To solve $x^3 + px + q = 0$. I'm using Cardano's method, with the substitution $x = u + v$.
In the special case that $3uv + p = 0$, I've derived $u$ and $v$ as the following:
$u = \sqrt[3]{-\frac{q}{2}+\sqrt{(\frac{q}{2})^2 + (\frac{p}{3})^3}}$
and
$v = \sqrt[3]{-\frac{q}{2}-\sqrt{(\frac{q}{2})^2 + (\frac{p}{3})^3}}$
The next step is to find $x$, which is $x=u+v$, but how would I go about finding all three values for x when there are 9 possible combinations for $u_1, u_2, u_3,$ and $v_1, v_2, v_3$?
EDIT: If it's of any relevance, this is the expression I'm trying to solve:
$x^3 + \frac{7}{8}x- \frac{25}{16} = 0$.
Best Answer
$u$ and $v$ are also constrained by $3uv + p = 0$.

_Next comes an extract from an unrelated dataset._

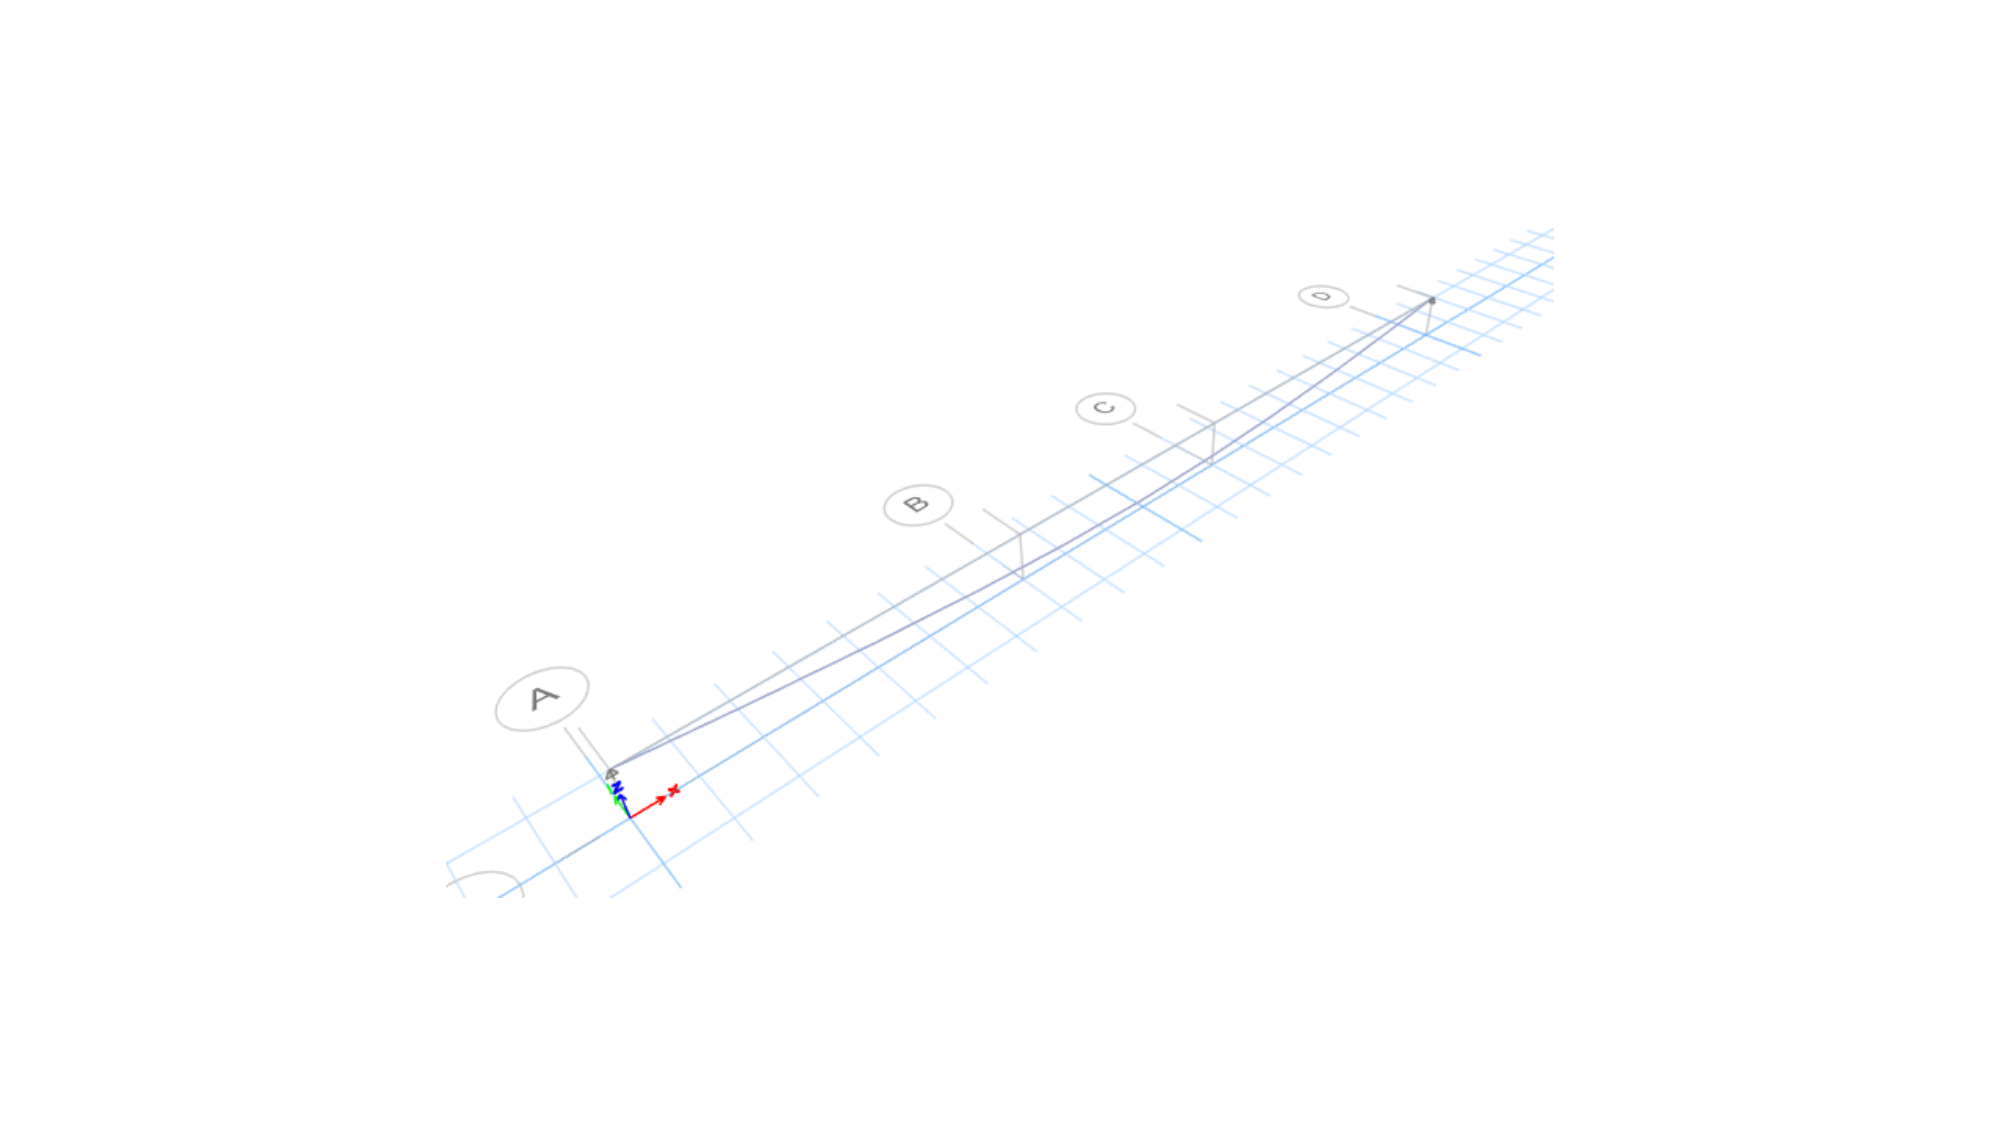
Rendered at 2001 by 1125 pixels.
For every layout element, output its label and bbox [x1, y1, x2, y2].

In this particular problem you get
$$u = \sqrt[3]{\frac{25}{32} + \sqrt{\frac{17561}{27648}}},\quad v = \sqrt[3]{\frac{25}{32} - \sqrt{\frac{17561}{27648}}}$$ so if $\alpha$ and $\beta$ are real cube roots, all roots are given by
$$u_0 = \alpha, \quad u_1 = \alpha e^{\frac{2\pi i}3},\quad u_2 = \alpha e^{\frac{4\pi i}3}$$ $$v_0 = \beta, \quad v_1 = \beta e^{\frac{2\pi i}3},\quad v_2 = \beta e^{\frac{4\pi i}3}$$
So $$\mathbb{R} \ni -\frac{p}3 = u_kv_j = \alpha\beta e^{\frac{2\pi i}3 (k+j)}$$
Hence $k+j \in\{ 0, 3\}$, so the valid combinations are $$k = l = 0$$ $$k = 1, \quad l = 2$$ $$k = 2, \quad l = 1$$